Type inference and constant evaluation are separate modules because they serve different consumers and have different coverage:

  • ExprTypeChecker produces CType for every expression it can type.
  • SemaConstEval produces IrConst only for expressions that are compile-time constants.

Both share the same borrowed state pattern (immutable references, created fresh per invocation) and both use the same memoization caches, but they live in separate modules because their logic is fundamentally different (type algebra vs. arithmetic evaluation).

Shared Evaluation Logic

Pure arithmetic operations (literal evaluation, binary op arithmetic, sub-int promotion) live in common::const_eval and common::const_arith, shared between sema's SemaConstEval and the lowerer's const_eval.rs. This avoids duplicating tricky signedness and bit-width logic while allowing each module to handle its own context-specific cases.


Known Limitations

  • Limited type checking. Sema validates pointer<->float type incompatibility in assignments, variable initializers, and function call arguments (C11 6.5.16.1p1), and checks pointer subtraction operand compatibility (C11 6.5.6p3), but does not perform full type compatibility checking. Return statement types, function pointer call arguments, and other implicit conversions are not validated. Programs with non-pointer/float type errors may pass sema and cause panics or incorrect codegen in the lowerer.

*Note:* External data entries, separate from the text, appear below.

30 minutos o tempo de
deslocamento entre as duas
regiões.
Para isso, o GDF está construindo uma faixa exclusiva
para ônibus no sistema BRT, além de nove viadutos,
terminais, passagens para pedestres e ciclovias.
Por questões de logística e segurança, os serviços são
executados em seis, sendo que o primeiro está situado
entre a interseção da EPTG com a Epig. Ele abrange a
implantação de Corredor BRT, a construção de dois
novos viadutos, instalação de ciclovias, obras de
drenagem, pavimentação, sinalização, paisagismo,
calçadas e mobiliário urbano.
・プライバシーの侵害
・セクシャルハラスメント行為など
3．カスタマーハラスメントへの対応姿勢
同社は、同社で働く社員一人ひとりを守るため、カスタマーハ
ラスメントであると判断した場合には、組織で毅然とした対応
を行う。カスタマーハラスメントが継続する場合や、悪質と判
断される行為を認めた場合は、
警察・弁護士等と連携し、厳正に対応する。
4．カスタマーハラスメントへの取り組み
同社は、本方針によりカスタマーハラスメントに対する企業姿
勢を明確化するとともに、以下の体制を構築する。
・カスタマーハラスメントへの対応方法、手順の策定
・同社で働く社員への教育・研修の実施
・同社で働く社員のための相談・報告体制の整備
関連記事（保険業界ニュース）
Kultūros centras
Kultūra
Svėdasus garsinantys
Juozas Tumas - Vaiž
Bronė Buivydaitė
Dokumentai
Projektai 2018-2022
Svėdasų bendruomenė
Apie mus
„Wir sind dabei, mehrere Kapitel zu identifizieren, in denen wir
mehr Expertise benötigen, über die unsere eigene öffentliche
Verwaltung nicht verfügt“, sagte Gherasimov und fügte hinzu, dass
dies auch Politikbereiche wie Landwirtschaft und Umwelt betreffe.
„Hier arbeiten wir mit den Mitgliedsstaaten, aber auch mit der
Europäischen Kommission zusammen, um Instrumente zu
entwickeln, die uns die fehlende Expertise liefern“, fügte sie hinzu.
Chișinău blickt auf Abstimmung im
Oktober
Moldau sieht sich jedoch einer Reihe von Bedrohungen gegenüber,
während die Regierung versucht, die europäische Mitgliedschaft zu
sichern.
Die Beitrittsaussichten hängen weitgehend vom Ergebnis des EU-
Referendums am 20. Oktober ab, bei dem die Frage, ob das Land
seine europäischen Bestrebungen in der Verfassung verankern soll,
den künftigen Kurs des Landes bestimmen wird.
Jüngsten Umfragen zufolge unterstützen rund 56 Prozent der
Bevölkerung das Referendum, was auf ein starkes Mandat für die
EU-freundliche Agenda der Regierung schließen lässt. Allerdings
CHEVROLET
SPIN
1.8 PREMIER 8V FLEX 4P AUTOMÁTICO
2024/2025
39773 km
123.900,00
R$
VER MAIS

  • Incomplete typeof(expr) support. The ExprTypeChecker returns None for expressions it cannot type (complex expression chains through typeof, expressions requiring lowering-specific state). In such cases, sema falls back to CType::Int.

  • No VLA support in constant evaluation. Variable-length arrays and runtime-computed array sizes are not handled by SemaConstEval; they fall through to the lowerer.

  • Conservative -Wreturn-type analysis. The control flow analysis is intraprocedural and conservative. It may produce false positives (warning when all paths actually do return) in complex control flow patterns involving multiple gotos or computed jumps. It does not perform value-range analysis on conditions.

  • Implicit function declarations. Sema pre-populates a set of common libc functions and emits warnings for unknown calls rather than errors. This matches C89 behavior but may mask genuine "undefined function" bugs.

  • Single-pass limitation. Sema makes a single forward pass over the AST. This means that a function called before its declaration (without a forward prototype) will be recorded as an implicit declaration with int return type, even if the actual definition later in the file has a different return type. The lowerer handles such cases with its own multi-pass approach.